■ Work required: Your task is to output the entries below word for word.

(Information begins)

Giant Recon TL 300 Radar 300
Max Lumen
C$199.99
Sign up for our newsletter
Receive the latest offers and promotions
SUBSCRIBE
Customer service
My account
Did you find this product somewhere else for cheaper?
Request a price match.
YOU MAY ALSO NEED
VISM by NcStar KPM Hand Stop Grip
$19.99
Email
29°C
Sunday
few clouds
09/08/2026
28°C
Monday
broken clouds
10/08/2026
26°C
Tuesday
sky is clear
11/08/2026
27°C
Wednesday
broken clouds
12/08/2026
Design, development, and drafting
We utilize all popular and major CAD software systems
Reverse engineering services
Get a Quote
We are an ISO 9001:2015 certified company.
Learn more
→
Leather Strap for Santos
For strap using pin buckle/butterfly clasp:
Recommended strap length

(Information ends)

■ Expected answer:
Giant Recon TL 300 Radar 300
Max Lumen
C$199.99
Sign up for our newsletter
Receive the latest offers and promotions
SUBSCRIBE
Customer service
My account
Did you find this product somewhere else for cheaper?
Request a price match.
YOU MAY ALSO NEED
VISM by NcStar KPM Hand Stop Grip
$19.99
Email
29°C
Sunday
few clouds
09/08/2026
28°C
Monday
broken clouds
10/08/2026
26°C
Tuesday
sky is clear
11/08/2026
27°C
Wednesday
broken clouds
12/08/2026
Design, development, and drafting
We utilize all popular and major CAD software systems
Reverse engineering services
Get a Quote
We are an ISO 9001:2015 certified company.
Learn more
→
Leather Strap for Santos
For strap using pin buckle/butterfly clasp:
Recommended strap length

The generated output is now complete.